Transition to form generators.

In 1970, through a programming course at the Control Data Institute in Minneapolis, I experienced  the awesome "form-generating" possibilities of  coded procedures coupled to computing power. Clearly  the dreams of the pioneers could be realized! With this technology we could create instructions for generating visual forms; we could now compose  the "score" for drawing! 

With the advent of personal computers,  I began writing elementary drawing instructions, "algorithms", that mimed some methods I had been using to create art forms. The awesome power of recursive drawing  drew me to a full commitment and studio conversion. Since then my work has concentrated on developing and refining a  program of procedures based on my practice as a painter. In my current work all forms are generated with original algorithms. 

These procedures have brought me to  a new frontier of visual forms, forms we could never envision without algorithmic recursion driven with computing power.  These art forms do not describe or refer to other realities - rather they have a visual life of their own.

Titles.

Titles for specific works or a series of works are usually derived from an evocative quality or association I find in the work. Often my works are simply given a composition or series number. The works therefore do not refer to events, ideas, objects, or subjects. They are objects to be experienced for their visual form similar to the way one might experience a musical form.

Meanings.

For me these forms are visual celebrations of information processing procedures embedded in today's culture. The works are visual analogues of the coded procedures by which they grew. They invite us to ponder how the stark logic of a coded procedure yields such surprising grace and beauty. By doing so they serve as icons illuminating the mysterious nature of code, the procedures underlying the shape of our evolving selves.

Technical Procedure.

By 1982 I had  developed some elementary instructions for initiating and improvising art-form ideas. These instructions included "form-generating" routines based on my experience as an artist. With these generators I could explore form possibilities, make choices, refine forms, and compose a procedure for creating my art work. The finished work is drawn with ink pens mounted on the drawing arm of a pen plotter. Controlling algorithms for all procedures are under continuing development in a program of routines I have titled "Hodos", the Greek term for "pathway".

Materials.

Most of my algorithmic works are original pen and ink drawings on rag paper. Technical pens with refillable inkwells employing permanent acrylic inks execute the drawings. Since the mid 1980's all drawings have been executed with Houston Instruments multi-pen plotters coupled to PC's. Currently I use HI 7000 machines coupled to PC's operating on DOS. Note that some works do include occasional brush strokes. In those instances brushes were mounted on the plotter's drawing arm in lieu of ink pens. Oriental self-inking brushes have been used like pens in some instances. Alternatively I have devised an interactive routine with the pen plotter; the routine pauses the machine, as needed, so I can load a paint brush and mount it on the pen plotter for the brush strokes.

The Code.

My software is written in elementary BASIC with DMPL as the command language for driving the plotter. Historical routines dating back to the 1980's can be called on from the controlling program. A new work could be created today with routines dating from the 1980's. 

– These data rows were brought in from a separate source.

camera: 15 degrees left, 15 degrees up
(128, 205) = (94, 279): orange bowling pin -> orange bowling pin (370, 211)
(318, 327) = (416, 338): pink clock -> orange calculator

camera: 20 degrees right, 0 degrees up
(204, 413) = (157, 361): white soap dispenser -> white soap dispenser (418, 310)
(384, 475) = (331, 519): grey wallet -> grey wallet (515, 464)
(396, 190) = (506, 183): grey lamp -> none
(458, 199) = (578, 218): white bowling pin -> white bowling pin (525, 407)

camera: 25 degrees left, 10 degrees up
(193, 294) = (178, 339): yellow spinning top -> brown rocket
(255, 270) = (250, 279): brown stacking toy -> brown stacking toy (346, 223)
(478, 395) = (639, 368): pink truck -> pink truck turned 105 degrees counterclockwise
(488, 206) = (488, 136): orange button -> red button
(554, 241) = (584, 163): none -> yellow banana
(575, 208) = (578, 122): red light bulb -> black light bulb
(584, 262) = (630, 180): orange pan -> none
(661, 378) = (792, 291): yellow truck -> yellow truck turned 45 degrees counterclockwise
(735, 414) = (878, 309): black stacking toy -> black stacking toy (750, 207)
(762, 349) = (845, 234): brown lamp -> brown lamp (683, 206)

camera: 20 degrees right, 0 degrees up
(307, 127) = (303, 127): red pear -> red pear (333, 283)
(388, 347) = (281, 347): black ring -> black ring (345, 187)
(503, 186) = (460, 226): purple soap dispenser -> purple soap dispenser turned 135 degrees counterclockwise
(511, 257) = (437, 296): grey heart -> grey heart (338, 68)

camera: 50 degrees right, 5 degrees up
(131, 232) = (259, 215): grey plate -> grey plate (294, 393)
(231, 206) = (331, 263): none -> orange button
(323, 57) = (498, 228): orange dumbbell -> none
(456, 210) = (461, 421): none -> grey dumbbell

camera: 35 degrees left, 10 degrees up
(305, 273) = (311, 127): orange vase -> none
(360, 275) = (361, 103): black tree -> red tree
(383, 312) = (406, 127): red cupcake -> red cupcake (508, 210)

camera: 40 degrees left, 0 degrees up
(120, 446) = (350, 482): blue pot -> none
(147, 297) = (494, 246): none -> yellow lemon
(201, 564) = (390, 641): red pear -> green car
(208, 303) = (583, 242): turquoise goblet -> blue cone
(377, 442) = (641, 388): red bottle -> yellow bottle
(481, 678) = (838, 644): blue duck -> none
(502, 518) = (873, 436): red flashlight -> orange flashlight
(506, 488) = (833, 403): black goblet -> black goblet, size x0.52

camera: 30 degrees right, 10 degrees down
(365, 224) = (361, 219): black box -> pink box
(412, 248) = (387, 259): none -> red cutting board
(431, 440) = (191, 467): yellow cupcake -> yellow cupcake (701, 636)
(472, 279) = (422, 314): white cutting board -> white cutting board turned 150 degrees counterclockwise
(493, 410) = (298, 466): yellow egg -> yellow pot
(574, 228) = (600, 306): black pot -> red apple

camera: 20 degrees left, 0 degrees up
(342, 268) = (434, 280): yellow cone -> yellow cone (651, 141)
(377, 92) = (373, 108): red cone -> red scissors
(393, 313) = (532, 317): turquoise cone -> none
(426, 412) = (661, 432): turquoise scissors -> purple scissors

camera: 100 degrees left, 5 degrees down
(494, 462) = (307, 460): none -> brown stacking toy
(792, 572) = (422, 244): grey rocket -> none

As an artist my great interest has always been mastering a technique for creating an art object. Elementary pen plotting tools and simple programming techniques have provided me with more challenges than I can exhaust in my lifetime. After more than 40 years and thousands of drawings I have learned a lot about ink viscosities, pigments, paper surfaces, the honing of pen tips, and writing software fixes. Yet, I feel like I have only begun to explore the art of drawing with pen and paper.